■ Listed entries ■
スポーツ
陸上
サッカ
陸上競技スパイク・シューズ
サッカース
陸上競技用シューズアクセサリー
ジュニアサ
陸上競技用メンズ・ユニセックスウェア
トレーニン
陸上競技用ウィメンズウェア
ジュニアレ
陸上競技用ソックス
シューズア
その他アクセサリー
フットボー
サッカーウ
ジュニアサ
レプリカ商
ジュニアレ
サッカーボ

■ Requirement ■
Every record above needs to be given again exactly.

■ Written answer ■
スポーツ
陸上
サッカ
陸上競技スパイク・シューズ
サッカース
陸上競技用シューズアクセサリー
ジュニアサ
陸上競技用メンズ・ユニセックスウェア
トレーニン
陸上競技用ウィメンズウェア
ジュニアレ
陸上競技用ソックス
シューズア
その他アクセサリー
フットボー
サッカーウ
ジュニアサ
レプリカ商
ジュニアレ
サッカーボ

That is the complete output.